そう思って、ゆっくりと田園風景を後に這いずって行った。
ミミズの様な生き物だと思った。
図体のデカい、頭の悪いミミズだった。
私の人生はなんだったのだろうか、小学校、中学校、高校、大学、そして社会人。
数えるほどの恋をして、今や顔も思い出されない友達を作った。
これまで、頑張った勉強も築いた地位も、最早いらなかった。
私の記憶をキレイさっぱり消去して、我がもの顔で胡座を掻くあの匂いを嗅ぎたかった。
「金木犀の香り」
いつしか、私はイチジクの木の下に居た。
街灯も無く、星明かりで這うのが精一杯な場所だった。
先ほどから頭がぐわあんぐわあんと鈍痛を響かしていた。
空がとても遠くに見えていた。
木になっているイチジクを立って取ることも億劫で、下に落ちている蛆が湧いてるイチジクを食べた。
喉が潤された。
死ぬしかないのか、私は、何度も帰れた筈だ。
普通の人生に。
今考えると彼女は魔性の女だったのだろう、又は人を魅惑する淫魔か、もしかすると神だったのかもしれない。

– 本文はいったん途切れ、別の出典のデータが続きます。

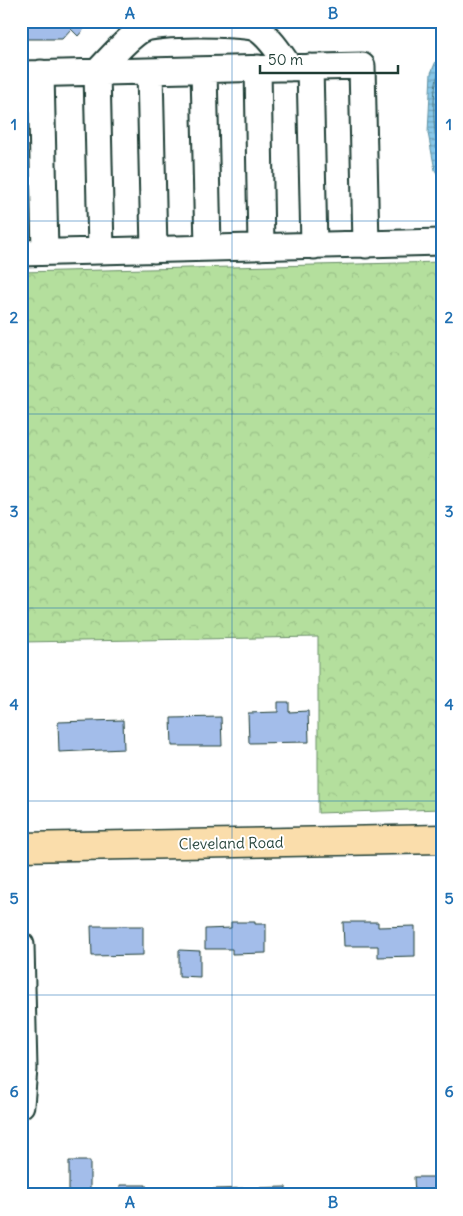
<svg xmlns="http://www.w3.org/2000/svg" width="463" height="1216" viewBox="0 0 463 1216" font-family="Delius,sans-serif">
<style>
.forest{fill:url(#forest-crowns);stroke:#6a8e68}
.water{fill:url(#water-rules);stroke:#5e90a0}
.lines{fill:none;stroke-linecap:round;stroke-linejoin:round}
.shore{stroke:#49747c;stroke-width:1}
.building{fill:#a3bdea;stroke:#1f3d34}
.minor-casing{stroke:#1f3d34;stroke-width:29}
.major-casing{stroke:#1f3d34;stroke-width:31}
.minor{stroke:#fff;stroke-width:25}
.major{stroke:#faddab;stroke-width:28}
.grid{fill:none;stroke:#1f6fb2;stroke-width:1;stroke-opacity:0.55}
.labels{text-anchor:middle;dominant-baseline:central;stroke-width:4;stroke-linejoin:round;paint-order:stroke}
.street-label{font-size:15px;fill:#1f3d34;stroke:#fff}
.neatline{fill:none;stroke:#1f6fb2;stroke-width:2}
.grid-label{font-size:16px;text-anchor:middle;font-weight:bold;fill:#1f6fb2}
</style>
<defs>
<pattern id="forest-crowns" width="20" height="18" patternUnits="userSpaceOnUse" patternTransform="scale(1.25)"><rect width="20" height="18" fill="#b4df9d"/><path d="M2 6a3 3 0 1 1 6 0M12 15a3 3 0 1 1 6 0" fill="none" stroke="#9ac088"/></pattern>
<pattern id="water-rules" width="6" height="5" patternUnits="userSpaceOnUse" patternTransform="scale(1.25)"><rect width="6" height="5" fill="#88c7e8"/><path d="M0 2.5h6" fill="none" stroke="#6fa3bd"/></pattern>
</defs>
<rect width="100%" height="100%" fill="#fff"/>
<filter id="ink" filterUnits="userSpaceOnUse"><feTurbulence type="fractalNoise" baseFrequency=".02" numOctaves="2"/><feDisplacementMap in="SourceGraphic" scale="10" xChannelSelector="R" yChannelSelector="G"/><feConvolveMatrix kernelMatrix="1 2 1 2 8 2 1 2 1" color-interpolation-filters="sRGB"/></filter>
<g filter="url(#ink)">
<path class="forest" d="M442 262V809L318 813V637L21 642V272Z"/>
<path class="water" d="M442 47V182L435 170 428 133 431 73Z"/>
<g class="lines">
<path class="shore" d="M442 61C429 93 434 134 440 168L442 172
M442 91 440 132 442 144"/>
</g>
<path class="building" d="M21 21H91L78 36 71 29 62 39H21Z
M278 702H289V712L308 711 309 742 249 743 248 713 278 712Z
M221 717 222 746H172L171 718Z
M123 720 124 749 59 752 58 722Z
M231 922H255V924H266V953L232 954V949H205V929L231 928Z
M343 922H378V927L415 926V956L378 957V946H344Z
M91 926H143V955L92 956Z
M179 950 200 951V977L179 976Z
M69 1161H90V1194H120V1185H146V1195H69Z
M414 1177H442V1195H415Z
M286 1187V1195H213V1189Z"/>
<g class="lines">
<g class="minor-casing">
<path id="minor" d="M310 67 314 246
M258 68 261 247
M204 70 208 248
M150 71 154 250
M41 73 45 252
M21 74 362 66 366 245
M101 251 97 72C111 58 125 40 141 30 153 22 241 23 255 28 268 34 282 56 290 68
M21 253 442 242
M21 945 24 1069 21 1105"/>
</g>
<g class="major-casing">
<path id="major" d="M21 847 442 839"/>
</g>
<use href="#minor" class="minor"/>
<use href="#major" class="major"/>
</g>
</g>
<path class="grid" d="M232 21V1195M21 221H442M21 414H442M21 608H442M21 801H442M21 995H442"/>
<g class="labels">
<g class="street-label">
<text transform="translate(231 843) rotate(-1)">Cleveland Road</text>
</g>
</g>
<rect width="463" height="1216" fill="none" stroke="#fff" stroke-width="55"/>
<path d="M260 65v8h138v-8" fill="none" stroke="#1f3d34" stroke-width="2.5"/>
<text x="268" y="65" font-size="15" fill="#1f3d34" stroke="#ffffff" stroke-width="4" paint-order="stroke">50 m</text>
<rect x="28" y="28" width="408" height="1160" class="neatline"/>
<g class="grid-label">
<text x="130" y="19">A</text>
<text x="333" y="19">B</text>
<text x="14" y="130">1</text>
<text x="449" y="130">1</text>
<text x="14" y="323">2</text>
<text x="449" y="323">2</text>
<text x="14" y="517">3</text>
<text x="449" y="517">3</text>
<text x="14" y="710">4</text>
<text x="449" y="710">4</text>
<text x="14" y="904">5</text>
<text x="449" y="904">5</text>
<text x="14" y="1097">6</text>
<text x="449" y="1097">6</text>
<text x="130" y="1208">A</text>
<text x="333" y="1208">B</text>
</g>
</svg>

そのどれかだったとしても、横暴が過ぎる、川辺の石を海に投げ込むのは酷過ぎる。
「匂いが嗅ぎたい」
あぁ、今や、顔を思い出せない、お母様。
あぁ、今や、顔を思い出せない、お父上。
あぁ、昔は、人であっただろう、この私。
最早、匂いを嗅ぎ、死ぬ意外に私の神の気紛れに虐められた私を救う方法は無い。